═════ GIVEN DATA
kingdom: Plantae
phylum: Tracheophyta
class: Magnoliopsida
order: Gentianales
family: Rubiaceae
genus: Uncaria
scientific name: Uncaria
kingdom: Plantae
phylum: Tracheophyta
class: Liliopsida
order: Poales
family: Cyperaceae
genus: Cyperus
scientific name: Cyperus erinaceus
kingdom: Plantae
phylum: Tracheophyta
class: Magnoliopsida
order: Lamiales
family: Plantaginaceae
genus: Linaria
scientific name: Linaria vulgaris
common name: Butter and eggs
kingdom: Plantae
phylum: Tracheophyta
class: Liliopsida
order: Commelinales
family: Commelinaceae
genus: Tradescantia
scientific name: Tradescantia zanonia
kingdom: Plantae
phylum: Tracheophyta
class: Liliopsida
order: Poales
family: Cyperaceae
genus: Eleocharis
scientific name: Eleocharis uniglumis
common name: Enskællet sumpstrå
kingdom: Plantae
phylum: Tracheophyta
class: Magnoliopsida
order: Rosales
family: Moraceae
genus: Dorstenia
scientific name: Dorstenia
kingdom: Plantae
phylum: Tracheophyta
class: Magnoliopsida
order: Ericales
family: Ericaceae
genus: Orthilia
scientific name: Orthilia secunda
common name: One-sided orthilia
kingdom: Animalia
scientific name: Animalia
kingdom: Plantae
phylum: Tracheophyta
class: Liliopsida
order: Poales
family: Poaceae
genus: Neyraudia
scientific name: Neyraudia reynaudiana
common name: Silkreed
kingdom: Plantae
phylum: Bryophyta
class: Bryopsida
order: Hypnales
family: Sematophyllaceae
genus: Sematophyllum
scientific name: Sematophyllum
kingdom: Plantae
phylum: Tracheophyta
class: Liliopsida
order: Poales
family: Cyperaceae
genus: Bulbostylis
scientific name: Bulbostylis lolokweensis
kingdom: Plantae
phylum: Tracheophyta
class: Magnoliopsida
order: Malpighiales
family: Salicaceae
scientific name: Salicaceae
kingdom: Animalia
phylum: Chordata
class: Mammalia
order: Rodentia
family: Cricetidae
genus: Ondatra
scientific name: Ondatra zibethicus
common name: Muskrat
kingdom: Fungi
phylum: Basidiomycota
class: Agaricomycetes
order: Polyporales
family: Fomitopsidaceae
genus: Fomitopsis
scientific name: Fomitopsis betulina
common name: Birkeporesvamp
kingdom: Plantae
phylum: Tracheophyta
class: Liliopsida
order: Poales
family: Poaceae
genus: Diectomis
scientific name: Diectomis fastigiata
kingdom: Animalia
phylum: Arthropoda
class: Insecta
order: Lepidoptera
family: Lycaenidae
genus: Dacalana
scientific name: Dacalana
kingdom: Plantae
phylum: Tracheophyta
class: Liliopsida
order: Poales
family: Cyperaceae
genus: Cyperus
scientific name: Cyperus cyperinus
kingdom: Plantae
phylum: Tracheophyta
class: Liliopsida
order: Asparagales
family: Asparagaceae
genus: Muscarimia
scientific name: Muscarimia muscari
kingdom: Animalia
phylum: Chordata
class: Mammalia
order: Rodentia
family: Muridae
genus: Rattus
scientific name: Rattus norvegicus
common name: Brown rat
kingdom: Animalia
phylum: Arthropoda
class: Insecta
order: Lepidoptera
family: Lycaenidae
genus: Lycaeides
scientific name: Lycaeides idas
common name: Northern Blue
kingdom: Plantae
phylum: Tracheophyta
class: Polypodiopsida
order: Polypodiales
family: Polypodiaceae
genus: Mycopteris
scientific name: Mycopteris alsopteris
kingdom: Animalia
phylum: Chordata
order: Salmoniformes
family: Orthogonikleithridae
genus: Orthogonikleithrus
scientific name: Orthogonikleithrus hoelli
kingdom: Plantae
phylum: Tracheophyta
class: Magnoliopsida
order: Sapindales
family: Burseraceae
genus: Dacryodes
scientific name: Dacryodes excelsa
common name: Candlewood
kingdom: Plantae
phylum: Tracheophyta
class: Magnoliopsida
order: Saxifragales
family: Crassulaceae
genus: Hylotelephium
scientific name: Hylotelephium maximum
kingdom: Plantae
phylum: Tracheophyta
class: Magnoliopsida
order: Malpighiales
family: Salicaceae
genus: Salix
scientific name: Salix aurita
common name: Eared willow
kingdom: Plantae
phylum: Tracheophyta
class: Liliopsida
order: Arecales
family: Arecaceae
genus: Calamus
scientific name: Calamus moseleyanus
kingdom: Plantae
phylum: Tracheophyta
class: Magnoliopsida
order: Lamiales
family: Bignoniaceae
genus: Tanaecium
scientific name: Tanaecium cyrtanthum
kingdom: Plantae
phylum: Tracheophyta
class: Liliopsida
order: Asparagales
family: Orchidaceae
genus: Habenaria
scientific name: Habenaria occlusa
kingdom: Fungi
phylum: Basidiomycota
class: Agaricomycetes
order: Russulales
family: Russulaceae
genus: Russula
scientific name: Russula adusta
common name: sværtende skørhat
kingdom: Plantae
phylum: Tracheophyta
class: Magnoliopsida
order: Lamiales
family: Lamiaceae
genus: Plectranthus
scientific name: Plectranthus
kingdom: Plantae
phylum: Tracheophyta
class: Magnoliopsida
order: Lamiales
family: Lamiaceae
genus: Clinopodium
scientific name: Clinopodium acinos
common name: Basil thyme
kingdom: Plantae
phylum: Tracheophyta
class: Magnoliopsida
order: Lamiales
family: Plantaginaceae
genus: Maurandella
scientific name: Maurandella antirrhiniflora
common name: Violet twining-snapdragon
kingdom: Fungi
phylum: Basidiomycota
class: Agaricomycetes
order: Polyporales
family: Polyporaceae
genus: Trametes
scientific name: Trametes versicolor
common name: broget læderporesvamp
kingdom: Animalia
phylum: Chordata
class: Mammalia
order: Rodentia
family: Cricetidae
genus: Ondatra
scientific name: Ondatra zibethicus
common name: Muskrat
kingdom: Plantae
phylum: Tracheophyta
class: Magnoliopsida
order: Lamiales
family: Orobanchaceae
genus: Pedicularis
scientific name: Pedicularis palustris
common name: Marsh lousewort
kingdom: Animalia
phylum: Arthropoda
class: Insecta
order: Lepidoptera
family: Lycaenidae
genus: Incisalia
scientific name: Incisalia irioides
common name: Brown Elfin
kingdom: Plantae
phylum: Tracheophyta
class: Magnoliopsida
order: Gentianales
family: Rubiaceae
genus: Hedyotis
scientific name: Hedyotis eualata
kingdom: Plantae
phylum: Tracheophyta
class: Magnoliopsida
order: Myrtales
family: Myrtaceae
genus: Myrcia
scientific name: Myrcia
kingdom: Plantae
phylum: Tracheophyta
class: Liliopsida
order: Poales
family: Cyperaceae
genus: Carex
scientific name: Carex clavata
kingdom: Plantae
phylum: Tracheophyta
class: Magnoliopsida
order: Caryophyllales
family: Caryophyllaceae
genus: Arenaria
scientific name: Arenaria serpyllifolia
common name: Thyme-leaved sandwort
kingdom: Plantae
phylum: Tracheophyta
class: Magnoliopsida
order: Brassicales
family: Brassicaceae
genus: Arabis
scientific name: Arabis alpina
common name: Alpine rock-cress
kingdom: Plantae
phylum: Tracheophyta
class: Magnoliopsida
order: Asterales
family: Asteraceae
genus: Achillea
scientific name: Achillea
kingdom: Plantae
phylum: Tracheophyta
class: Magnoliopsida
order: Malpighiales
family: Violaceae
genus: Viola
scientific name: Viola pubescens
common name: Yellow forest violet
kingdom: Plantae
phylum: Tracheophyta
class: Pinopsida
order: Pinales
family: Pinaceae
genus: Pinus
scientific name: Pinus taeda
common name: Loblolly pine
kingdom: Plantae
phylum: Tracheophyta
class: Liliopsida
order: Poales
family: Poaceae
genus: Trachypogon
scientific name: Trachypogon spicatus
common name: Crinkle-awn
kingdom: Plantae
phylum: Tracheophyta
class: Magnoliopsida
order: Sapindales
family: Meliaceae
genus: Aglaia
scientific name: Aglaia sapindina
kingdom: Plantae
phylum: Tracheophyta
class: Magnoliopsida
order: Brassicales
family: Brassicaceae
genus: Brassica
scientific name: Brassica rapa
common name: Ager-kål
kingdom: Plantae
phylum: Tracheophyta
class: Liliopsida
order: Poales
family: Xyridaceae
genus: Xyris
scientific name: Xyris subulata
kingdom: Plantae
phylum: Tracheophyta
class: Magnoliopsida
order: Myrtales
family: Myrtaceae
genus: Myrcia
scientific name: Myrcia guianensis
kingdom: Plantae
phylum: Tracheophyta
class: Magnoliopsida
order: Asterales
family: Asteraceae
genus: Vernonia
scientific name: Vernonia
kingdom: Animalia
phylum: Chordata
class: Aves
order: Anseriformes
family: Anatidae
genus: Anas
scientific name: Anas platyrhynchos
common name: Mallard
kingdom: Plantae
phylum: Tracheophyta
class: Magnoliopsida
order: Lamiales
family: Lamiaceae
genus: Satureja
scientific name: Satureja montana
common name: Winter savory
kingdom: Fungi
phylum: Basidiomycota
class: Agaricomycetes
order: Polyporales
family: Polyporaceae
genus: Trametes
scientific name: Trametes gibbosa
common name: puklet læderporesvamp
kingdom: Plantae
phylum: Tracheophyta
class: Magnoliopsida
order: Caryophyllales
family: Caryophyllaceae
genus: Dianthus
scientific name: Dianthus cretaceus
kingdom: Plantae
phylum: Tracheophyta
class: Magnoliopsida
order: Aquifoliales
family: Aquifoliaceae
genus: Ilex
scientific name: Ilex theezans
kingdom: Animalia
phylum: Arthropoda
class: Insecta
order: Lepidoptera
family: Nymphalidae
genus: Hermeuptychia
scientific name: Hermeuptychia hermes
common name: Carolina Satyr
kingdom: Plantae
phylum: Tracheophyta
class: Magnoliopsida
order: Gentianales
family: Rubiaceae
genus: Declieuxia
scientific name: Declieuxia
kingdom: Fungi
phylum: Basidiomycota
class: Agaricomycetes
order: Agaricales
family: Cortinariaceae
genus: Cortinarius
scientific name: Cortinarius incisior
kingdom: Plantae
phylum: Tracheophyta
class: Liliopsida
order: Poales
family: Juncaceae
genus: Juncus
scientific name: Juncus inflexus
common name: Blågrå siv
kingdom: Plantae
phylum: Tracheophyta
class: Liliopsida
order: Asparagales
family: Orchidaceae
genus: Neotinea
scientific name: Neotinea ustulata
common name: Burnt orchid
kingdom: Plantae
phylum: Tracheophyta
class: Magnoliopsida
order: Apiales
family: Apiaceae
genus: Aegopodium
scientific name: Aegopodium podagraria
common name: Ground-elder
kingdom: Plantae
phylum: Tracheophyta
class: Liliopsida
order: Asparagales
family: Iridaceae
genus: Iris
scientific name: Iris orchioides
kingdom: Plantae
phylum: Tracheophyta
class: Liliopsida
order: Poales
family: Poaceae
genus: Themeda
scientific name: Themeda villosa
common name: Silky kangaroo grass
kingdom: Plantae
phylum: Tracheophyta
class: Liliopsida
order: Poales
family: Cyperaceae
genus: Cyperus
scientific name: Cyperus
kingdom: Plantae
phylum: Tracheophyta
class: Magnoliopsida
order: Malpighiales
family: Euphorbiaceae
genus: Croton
══════════
■ WHAT IS REQUIRED ■
Write out the records word for word, from the very first line through the line with "scientific name: Dorstenia", including that line.

■ IN RESPONSE ■
kingdom: Plantae
phylum: Tracheophyta
class: Magnoliopsida
order: Gentianales
family: Rubiaceae
genus: Uncaria
scientific name: Uncaria
kingdom: Plantae
phylum: Tracheophyta
class: Liliopsida
order: Poales
family: Cyperaceae
genus: Cyperus
scientific name: Cyperus erinaceus
kingdom: Plantae
phylum: Tracheophyta
class: Magnoliopsida
order: Lamiales
family: Plantaginaceae
genus: Linaria
scientific name: Linaria vulgaris
common name: Butter and eggs
kingdom: Plantae
phylum: Tracheophyta
class: Liliopsida
order: Commelinales
family: Commelinaceae
genus: Tradescantia
scientific name: Tradescantia zanonia
kingdom: Plantae
phylum: Tracheophyta
class: Liliopsida
order: Poales
family: Cyperaceae
genus: Eleocharis
scientific name: Eleocharis uniglumis
common name: Enskællet sumpstrå
kingdom: Plantae
phylum: Tracheophyta
class: Magnoliopsida
order: Rosales
family: Moraceae
genus: Dorstenia
scientific name: Dorstenia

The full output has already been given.